Requirement
What number of lines in the data below contain the string "back"? Answer with that number alone.

──────── Material supplied

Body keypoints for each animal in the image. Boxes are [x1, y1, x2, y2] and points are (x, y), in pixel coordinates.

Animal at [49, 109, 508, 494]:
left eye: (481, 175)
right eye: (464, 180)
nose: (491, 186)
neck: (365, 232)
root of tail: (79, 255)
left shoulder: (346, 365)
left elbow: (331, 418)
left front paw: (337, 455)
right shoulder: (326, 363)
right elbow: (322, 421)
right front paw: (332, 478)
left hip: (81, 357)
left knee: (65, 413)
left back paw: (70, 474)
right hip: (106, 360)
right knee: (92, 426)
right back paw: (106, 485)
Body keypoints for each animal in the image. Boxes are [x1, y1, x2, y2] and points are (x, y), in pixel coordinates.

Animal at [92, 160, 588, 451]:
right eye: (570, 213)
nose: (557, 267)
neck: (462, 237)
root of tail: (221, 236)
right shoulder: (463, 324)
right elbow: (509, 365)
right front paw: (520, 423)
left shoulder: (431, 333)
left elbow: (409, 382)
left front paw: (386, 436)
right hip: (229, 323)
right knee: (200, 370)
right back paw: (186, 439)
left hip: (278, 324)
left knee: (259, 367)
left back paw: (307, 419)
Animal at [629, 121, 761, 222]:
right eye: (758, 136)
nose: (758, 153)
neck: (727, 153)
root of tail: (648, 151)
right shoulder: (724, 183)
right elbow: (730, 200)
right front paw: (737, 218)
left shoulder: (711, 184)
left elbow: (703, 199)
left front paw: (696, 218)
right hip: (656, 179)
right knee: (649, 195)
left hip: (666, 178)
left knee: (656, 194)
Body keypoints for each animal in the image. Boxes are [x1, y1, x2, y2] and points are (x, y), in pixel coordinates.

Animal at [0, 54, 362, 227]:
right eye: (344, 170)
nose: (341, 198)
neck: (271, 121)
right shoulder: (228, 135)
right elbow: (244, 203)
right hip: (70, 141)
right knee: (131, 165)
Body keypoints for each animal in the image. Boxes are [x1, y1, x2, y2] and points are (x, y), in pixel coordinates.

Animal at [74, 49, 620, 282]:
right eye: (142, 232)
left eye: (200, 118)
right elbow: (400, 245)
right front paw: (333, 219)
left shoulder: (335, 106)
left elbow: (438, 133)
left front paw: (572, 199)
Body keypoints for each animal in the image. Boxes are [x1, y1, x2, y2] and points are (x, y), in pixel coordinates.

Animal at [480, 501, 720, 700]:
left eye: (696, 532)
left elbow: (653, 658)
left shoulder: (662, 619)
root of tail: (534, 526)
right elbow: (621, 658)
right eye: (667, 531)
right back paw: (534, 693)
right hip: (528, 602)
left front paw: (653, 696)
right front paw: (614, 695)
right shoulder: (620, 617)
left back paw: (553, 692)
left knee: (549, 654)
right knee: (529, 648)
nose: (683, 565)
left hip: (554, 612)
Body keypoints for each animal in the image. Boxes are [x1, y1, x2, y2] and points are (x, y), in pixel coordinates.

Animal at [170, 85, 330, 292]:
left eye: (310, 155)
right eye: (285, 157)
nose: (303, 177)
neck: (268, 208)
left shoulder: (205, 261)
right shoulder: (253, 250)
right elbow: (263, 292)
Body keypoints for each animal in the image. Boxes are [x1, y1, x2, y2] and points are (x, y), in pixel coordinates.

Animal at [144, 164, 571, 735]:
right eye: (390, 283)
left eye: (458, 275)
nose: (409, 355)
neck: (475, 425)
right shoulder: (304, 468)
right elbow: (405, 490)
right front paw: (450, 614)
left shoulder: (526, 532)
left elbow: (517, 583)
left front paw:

────────────────

Solved problem
6